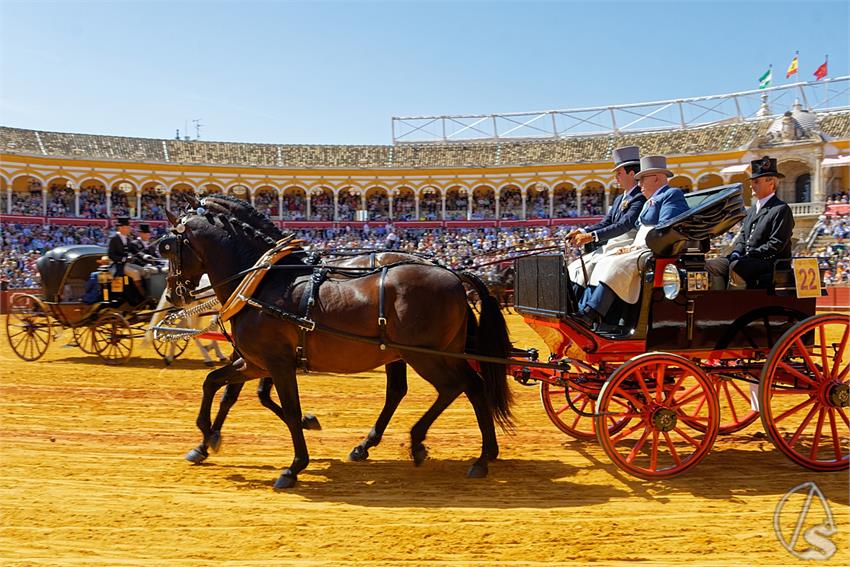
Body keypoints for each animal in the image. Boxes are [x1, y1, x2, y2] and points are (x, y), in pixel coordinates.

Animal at [162, 197, 512, 490]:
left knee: (454, 387)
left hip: (424, 355)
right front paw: (204, 441)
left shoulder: (277, 363)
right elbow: (216, 384)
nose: (174, 293)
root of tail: (453, 272)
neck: (262, 283)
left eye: (167, 247)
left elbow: (288, 409)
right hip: (435, 352)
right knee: (468, 387)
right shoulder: (255, 361)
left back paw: (435, 446)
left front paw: (294, 466)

▬▬▬▬▬▬

§ **TASK TO CARRY OUT**:
All of the material above is to be retyped verbatim, with its pictures omitted.

§ **TASK RESPONSE**:
Body keypoints for each animal in the image. Boxes are [x1, y1, x2, y2] and points are (x, y), in pixel coordinates.

Animal at [162, 197, 512, 490]:
left knee: (454, 387)
left hip: (424, 355)
right front paw: (204, 441)
left shoulder: (277, 363)
right elbow: (216, 384)
nose: (174, 293)
root of tail: (453, 272)
neck: (262, 283)
left eye: (167, 247)
left elbow: (288, 409)
right hip: (435, 352)
right knee: (468, 387)
right shoulder: (255, 361)
left back paw: (435, 446)
left front paw: (294, 466)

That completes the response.